In the mid-1980s, a young, relatively unknown fashion designer by the name of Tommy Hilfiger created the first-ever Coca-Cola Clothes collection. The line of licensed leisurewear – anchored by the trendsetting Coca-Cola long-sleeve rugby shirts – was an immediate hit with millions of Americans and helped kickstart the pioneering designer’s career.
Now, more than 30 years later, Hilfiger and Coca-Cola are reuniting to reissue these signature styles with a contemporary look fusing fashion and pop culture for a new generation.
The TOMMY JEANS Coca-Cola capsule collection for men and women reissues pieces from the ‘80s collection with modern-day silhouettes and a new logo combining the TOMMY JEANS and Coca-Cola marks.

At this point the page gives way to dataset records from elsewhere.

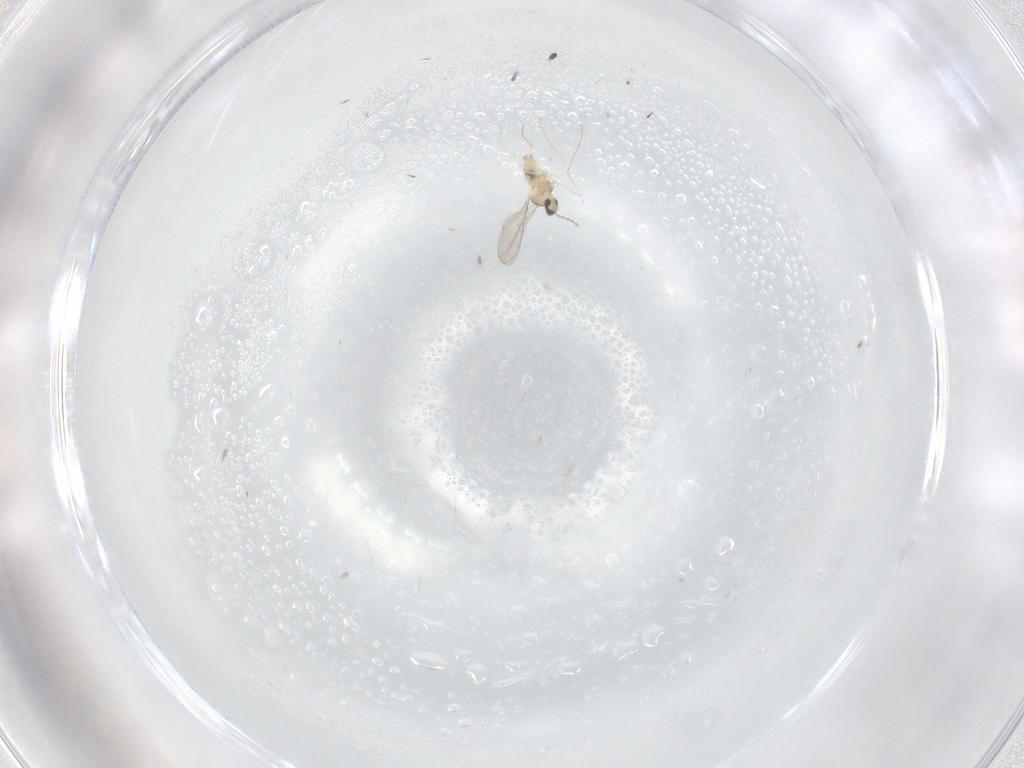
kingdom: Animalia
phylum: Arthropoda
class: Insecta
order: Diptera
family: Cecidomyiidae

In addition to a reimagined take on the classic rugby shirt, the colorful line features sweatshirts, t-shirts, shorts and sports jackets.
“The Coca-Cola collection we launched in the ‘80s was bold, bright, and instantly recognizable,” said Avery Baker, chief brand officer, Tommy Hilfiger Global. “This re-edition builds on the originals, celebrating the optimistic and youthful spirit at the heart of both brands, while adding a modern street-style twist for the next generation.”
The collection, which TOMMY JEANS is supporting with a full advertising campaign is available starting today at select TOMMY JEANS stores worldwide, select wholesale partners and online at tommy.com.
“It’s a lot of fun to work with Coca-Cola again,” Hilfiger said. “Due to the fact that it’s part of pop culture makes a lot of sense, and I thought a collaboration with a great, iconic American brand would be epic.”
Becky Anderson, senior licensing manager, Coca-Cola North America, said the year-in-the-making collaboration leans on the two brands’ universal appeal and shared ties to popular culture. The collection was intentionally designed to be both comfortable and versatile.
“These pieces can be dressed up or dressed down and are perfect for the spring and summer season,” she said. “We wanted to nod to the styles many of us remember from the ‘80s, but expand the collection with a more relevant expression for today’s youth.”